A bold statement and one of several snippets of wisdom I heard at the Advanced Learning Institute’s recent Strategic Internal Communications conference in San Francisco.
Unfortunately many HR departments, especially in large corporations, have fallen victim to a robotic, ‘this is the way we’ve always done it’ mentality where they churn out communications without stopping to think about how the reader – your employees – will interpret the message. Coupled with the fact that when you’re dealing with thousands of people, it’s all too easy for your language to become process-based and impersonal.
Here are five more thoughts to help you check if your internal communications strategy is on track or needs a lift.
- Your employees are your brand.
Your reputation is in their hands. And yet, internal communications are only given a fraction of the budget and attention of external communications. What’s up with that?
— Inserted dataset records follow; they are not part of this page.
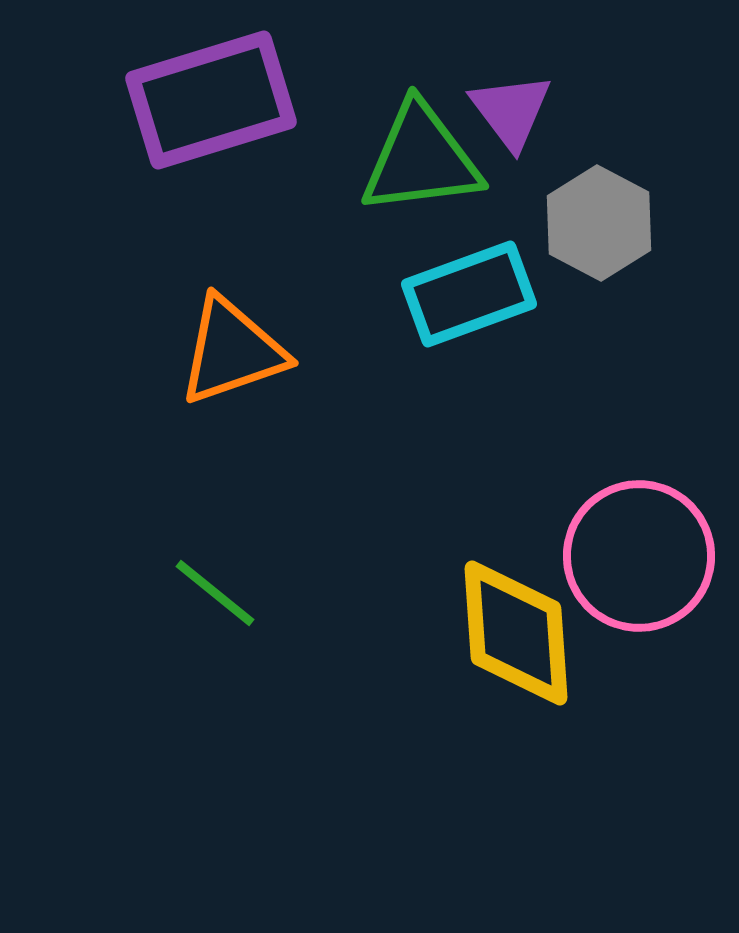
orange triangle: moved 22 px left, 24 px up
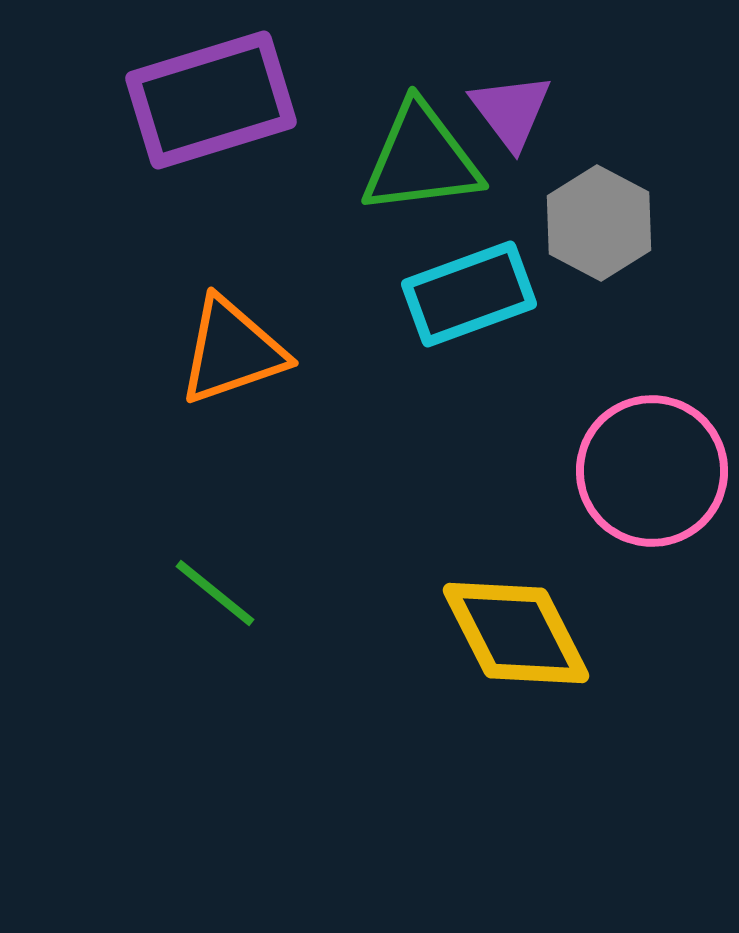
pink circle: moved 13 px right, 85 px up
yellow diamond: rotated 23 degrees counterclockwise
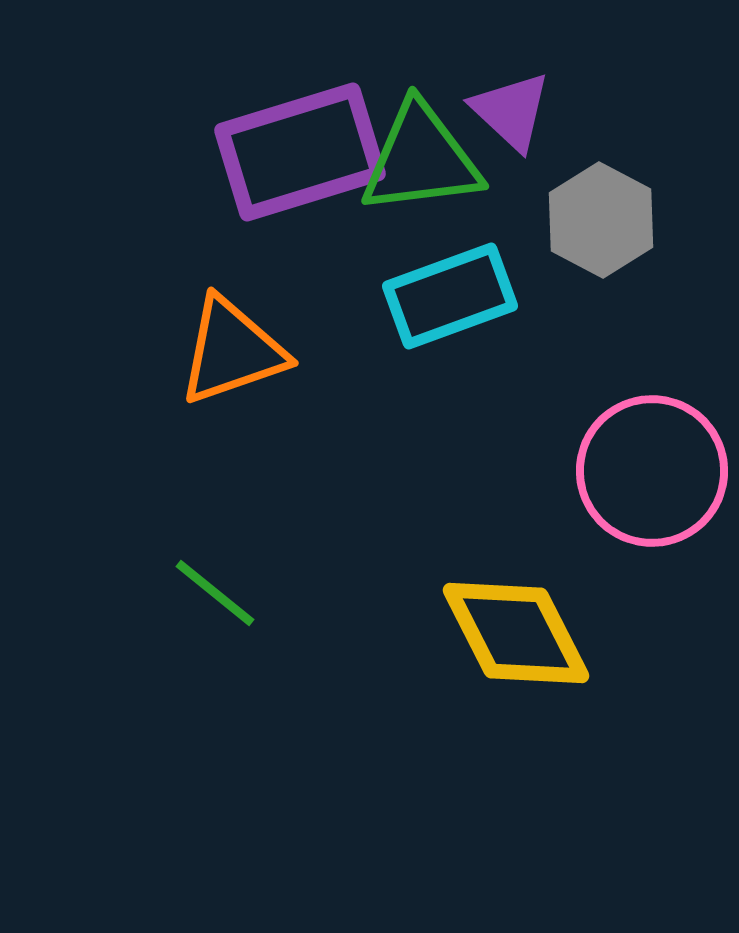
purple rectangle: moved 89 px right, 52 px down
purple triangle: rotated 10 degrees counterclockwise
gray hexagon: moved 2 px right, 3 px up
cyan rectangle: moved 19 px left, 2 px down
- An employee who’s stopped caring can cost you dearly
In the USA, an estimated $350 billion in productivity is lost every year because of unhappy employees. And around 68% of customers take their business elsewhere because of bad or indifferent service.
- Language matters
Almost all the speakers at the conference, whatever their specialist topic, stressed the importance of speaking to your people like, you know, people. Be honest and straightforward in your internal communications, using language everyone can understand and relate to, even when it’s bad news.
- So does storytelling
‘Storytelling’ might have become a marketing buzzword, but there’s science behind its effectiveness. So why limit it to your big, flashy external campaigns? At Intel, there’s a team doing ‘internal content marketing’, which means they find and write stories that make people proud to be part of the company. And The Federal Reserve Bank of Chicago has based an entire internal campaign on employees’ personal stories, making not just fans of its own people, but cheerleaders.
- And don’t forget employee-to-employee communications
When we hear ‘internal communications’, most of us probably think of those emails and posters and policies where it’s the employer speaking to the people. But how employees write to each other is important too. Change that, by giving them clear guidance, practical training and ongoing support, and you could see a change in your entire culture.
One final tip: how about we stop calling them “employees”, “resource”, “human capital”, “staff”, “asset”, “workforce”, “talent” and “personnel”? Calling them “people” is the first step to treating them that way.